Today I continue with my two part article on van Gogh’s stay in Provence. The second part covers the period he stayed in Saint Remy de Provence. Van Gogh was admitted to the Saint-Paul-de-Mausole asylum in Saint-Remy de Provence in May 1889. Saint Remy is a sleepy village 15 kilometers away from Arles. Upon my arrival I realized that there is a fully functioning mental hospital in the premises of the old asylum. Access to the premises is restricted, so no luck there. However, in a nearby building complex, that is more or less as it were 150 years ago, I found an environment and aura that trully moved me.
Vincent van Gogh was a very sick man when he was admitted to the asylum. He confessed to his brother Theo immediately after his admition that he is “a broken pitcher”.
I have read contradictory statements regarding the professionalism of the asylum in treating the mentally sick. In any case, I saw the regular instrument, the bathtub with its cover so that the patient (or victim) would be unable to free himself from the tubwith only the head and the palms sticking out.

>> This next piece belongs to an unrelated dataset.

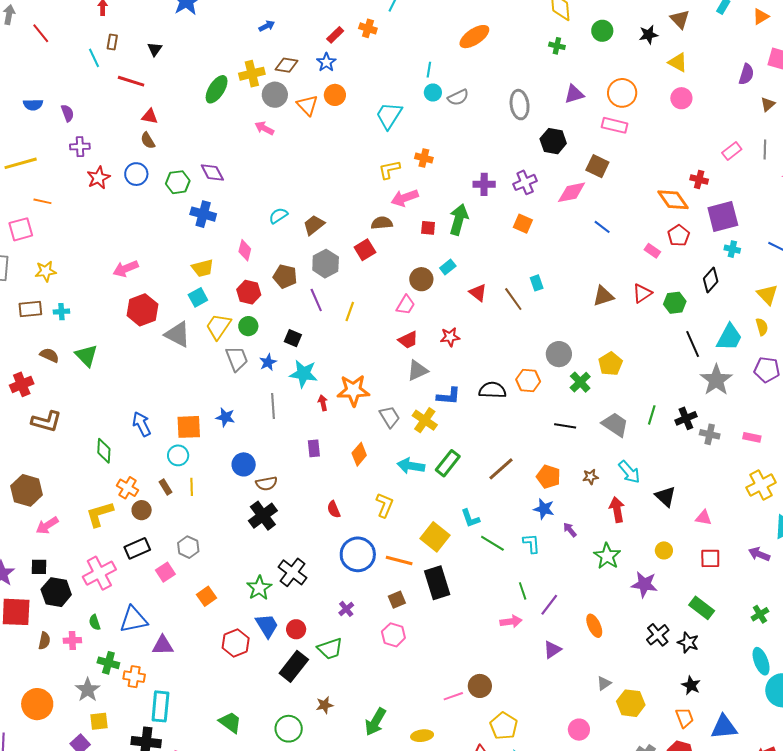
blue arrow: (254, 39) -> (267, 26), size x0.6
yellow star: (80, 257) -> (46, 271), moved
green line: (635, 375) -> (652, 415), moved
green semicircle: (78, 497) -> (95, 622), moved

Whatever the case, another sure sign of the restrictions was the window. A window with iron bars.
The bedroom is spartan, in many ways reminiscent of the Arles painting.
The bed is different, but the chair and the aura is the same. As as the aura of the corridor, simple, frigid and leading to eternal emptiness.
It is not coincidental that the patient wanted to paint the corridor.
Antd then there is the external world. The opening, the exit, the escape, only to return more intensely to the dark interior.
It is nice to be outside the confined space.
During the day…
and during the night …
you even have the chance to lay your eyes on a human being…
in your memories that haunt you… but prisoners always return to their inner yard
and pray for the sower to come ….
Van Gogh was not cured in the asylum and in less than one year’s period, moved north, to a small town near Paris, where he was to meet the Redeemer.